**EXTRACTED MATERIAL:**

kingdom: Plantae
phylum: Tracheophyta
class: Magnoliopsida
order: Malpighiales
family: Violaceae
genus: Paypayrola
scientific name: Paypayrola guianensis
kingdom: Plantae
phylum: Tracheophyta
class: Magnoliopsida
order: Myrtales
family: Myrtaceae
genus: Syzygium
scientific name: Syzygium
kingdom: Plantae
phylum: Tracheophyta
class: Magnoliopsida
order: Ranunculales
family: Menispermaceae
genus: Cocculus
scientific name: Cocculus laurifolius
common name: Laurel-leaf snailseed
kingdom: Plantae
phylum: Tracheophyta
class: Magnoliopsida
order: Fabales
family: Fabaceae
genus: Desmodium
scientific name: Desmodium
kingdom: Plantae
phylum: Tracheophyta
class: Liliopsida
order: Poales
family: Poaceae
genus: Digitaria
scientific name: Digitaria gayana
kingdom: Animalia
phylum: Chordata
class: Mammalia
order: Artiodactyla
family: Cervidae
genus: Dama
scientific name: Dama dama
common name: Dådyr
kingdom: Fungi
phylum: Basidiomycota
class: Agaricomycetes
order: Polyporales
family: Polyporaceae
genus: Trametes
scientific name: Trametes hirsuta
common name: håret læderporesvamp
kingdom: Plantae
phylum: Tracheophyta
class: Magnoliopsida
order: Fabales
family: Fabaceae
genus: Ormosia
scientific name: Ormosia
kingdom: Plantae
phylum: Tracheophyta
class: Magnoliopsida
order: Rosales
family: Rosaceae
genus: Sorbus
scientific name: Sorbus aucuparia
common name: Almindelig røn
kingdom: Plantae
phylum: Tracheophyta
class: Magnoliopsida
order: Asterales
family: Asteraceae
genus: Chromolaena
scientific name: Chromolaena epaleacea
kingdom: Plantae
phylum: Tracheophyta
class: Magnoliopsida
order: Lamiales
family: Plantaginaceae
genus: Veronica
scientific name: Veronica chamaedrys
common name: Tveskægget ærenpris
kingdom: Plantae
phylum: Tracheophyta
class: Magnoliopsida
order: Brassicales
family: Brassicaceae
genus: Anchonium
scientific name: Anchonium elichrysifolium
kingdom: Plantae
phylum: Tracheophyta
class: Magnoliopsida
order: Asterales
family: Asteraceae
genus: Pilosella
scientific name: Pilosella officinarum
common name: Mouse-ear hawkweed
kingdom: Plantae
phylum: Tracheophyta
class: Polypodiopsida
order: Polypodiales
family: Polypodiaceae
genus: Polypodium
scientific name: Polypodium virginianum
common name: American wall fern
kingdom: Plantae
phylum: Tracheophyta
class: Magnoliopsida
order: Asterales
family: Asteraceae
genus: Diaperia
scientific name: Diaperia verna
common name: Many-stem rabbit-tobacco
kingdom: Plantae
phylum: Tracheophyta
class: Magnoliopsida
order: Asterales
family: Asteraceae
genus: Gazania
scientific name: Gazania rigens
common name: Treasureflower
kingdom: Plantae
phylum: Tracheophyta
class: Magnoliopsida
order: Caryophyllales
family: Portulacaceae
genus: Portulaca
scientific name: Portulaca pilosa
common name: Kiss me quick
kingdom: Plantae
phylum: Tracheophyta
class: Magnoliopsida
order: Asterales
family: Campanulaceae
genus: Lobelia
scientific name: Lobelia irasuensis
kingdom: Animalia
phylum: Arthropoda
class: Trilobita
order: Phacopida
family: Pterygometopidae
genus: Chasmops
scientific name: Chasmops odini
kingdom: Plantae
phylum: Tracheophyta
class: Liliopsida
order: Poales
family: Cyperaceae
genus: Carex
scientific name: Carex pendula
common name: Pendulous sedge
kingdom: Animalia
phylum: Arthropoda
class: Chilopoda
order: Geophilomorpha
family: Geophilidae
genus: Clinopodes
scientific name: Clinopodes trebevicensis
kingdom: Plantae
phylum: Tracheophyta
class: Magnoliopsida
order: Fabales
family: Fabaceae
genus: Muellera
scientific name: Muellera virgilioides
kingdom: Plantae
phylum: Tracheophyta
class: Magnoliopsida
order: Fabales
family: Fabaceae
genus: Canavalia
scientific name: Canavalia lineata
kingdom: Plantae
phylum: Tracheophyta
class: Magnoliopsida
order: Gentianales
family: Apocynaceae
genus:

**WHAT TO DO:**
Reproduce every line of the listing above verbatim.

**WRITTEN SOLUTION:**
kingdom: Plantae
phylum: Tracheophyta
class: Magnoliopsida
order: Malpighiales
family: Violaceae
genus: Paypayrola
scientific name: Paypayrola guianensis
kingdom: Plantae
phylum: Tracheophyta
class: Magnoliopsida
order: Myrtales
family: Myrtaceae
genus: Syzygium
scientific name: Syzygium
kingdom: Plantae
phylum: Tracheophyta
class: Magnoliopsida
order: Ranunculales
family: Menispermaceae
genus: Cocculus
scientific name: Cocculus laurifolius
common name: Laurel-leaf snailseed
kingdom: Plantae
phylum: Tracheophyta
class: Magnoliopsida
order: Fabales
family: Fabaceae
genus: Desmodium
scientific name: Desmodium
kingdom: Plantae
phylum: Tracheophyta
class: Liliopsida
order: Poales
family: Poaceae
genus: Digitaria
scientific name: Digitaria gayana
kingdom: Animalia
phylum: Chordata
class: Mammalia
order: Artiodactyla
family: Cervidae
genus: Dama
scientific name: Dama dama
common name: Dådyr
kingdom: Fungi
phylum: Basidiomycota
class: Agaricomycetes
order: Polyporales
family: Polyporaceae
genus: Trametes
scientific name: Trametes hirsuta
common name: håret læderporesvamp
kingdom: Plantae
phylum: Tracheophyta
class: Magnoliopsida
order: Fabales
family: Fabaceae
genus: Ormosia
scientific name: Ormosia
kingdom: Plantae
phylum: Tracheophyta
class: Magnoliopsida
order: Rosales
family: Rosaceae
genus: Sorbus
scientific name: Sorbus aucuparia
common name: Almindelig røn
kingdom: Plantae
phylum: Tracheophyta
class: Magnoliopsida
order: Asterales
family: Asteraceae
genus: Chromolaena
scientific name: Chromolaena epaleacea
kingdom: Plantae
phylum: Tracheophyta
class: Magnoliopsida
order: Lamiales
family: Plantaginaceae
genus: Veronica
scientific name: Veronica chamaedrys
common name: Tveskægget ærenpris
kingdom: Plantae
phylum: Tracheophyta
class: Magnoliopsida
order: Brassicales
family: Brassicaceae
genus: Anchonium
scientific name: Anchonium elichrysifolium
kingdom: Plantae
phylum: Tracheophyta
class: Magnoliopsida
order: Asterales
family: Asteraceae
genus: Pilosella
scientific name: Pilosella officinarum
common name: Mouse-ear hawkweed
kingdom: Plantae
phylum: Tracheophyta
class: Polypodiopsida
order: Polypodiales
family: Polypodiaceae
genus: Polypodium
scientific name: Polypodium virginianum
common name: American wall fern
kingdom: Plantae
phylum: Tracheophyta
class: Magnoliopsida
order: Asterales
family: Asteraceae
genus: Diaperia
scientific name: Diaperia verna
common name: Many-stem rabbit-tobacco
kingdom: Plantae
phylum: Tracheophyta
class: Magnoliopsida
order: Asterales
family: Asteraceae
genus: Gazania
scientific name: Gazania rigens
common name: Treasureflower
kingdom: Plantae
phylum: Tracheophyta
class: Magnoliopsida
order: Caryophyllales
family: Portulacaceae
genus: Portulaca
scientific name: Portulaca pilosa
common name: Kiss me quick
kingdom: Plantae
phylum: Tracheophyta
class: Magnoliopsida
order: Asterales
family: Campanulaceae
genus: Lobelia
scientific name: Lobelia irasuensis
kingdom: Animalia
phylum: Arthropoda
class: Trilobita
order: Phacopida
family: Pterygometopidae
genus: Chasmops
scientific name: Chasmops odini
kingdom: Plantae
phylum: Tracheophyta
class: Liliopsida
order: Poales
family: Cyperaceae
genus: Carex
scientific name: Carex pendula
common name: Pendulous sedge
kingdom: Animalia
phylum: Arthropoda
class: Chilopoda
order: Geophilomorpha
family: Geophilidae
genus: Clinopodes
scientific name: Clinopodes trebevicensis
kingdom: Plantae
phylum: Tracheophyta
class: Magnoliopsida
order: Fabales
family: Fabaceae
genus: Muellera
scientific name: Muellera virgilioides
kingdom: Plantae
phylum: Tracheophyta
class: Magnoliopsida
order: Fabales
family: Fabaceae
genus: Canavalia
scientific name: Canavalia lineata
kingdom: Plantae
phylum: Tracheophyta
class: Magnoliopsida
order: Gentianales
family: Apocynaceae
genus:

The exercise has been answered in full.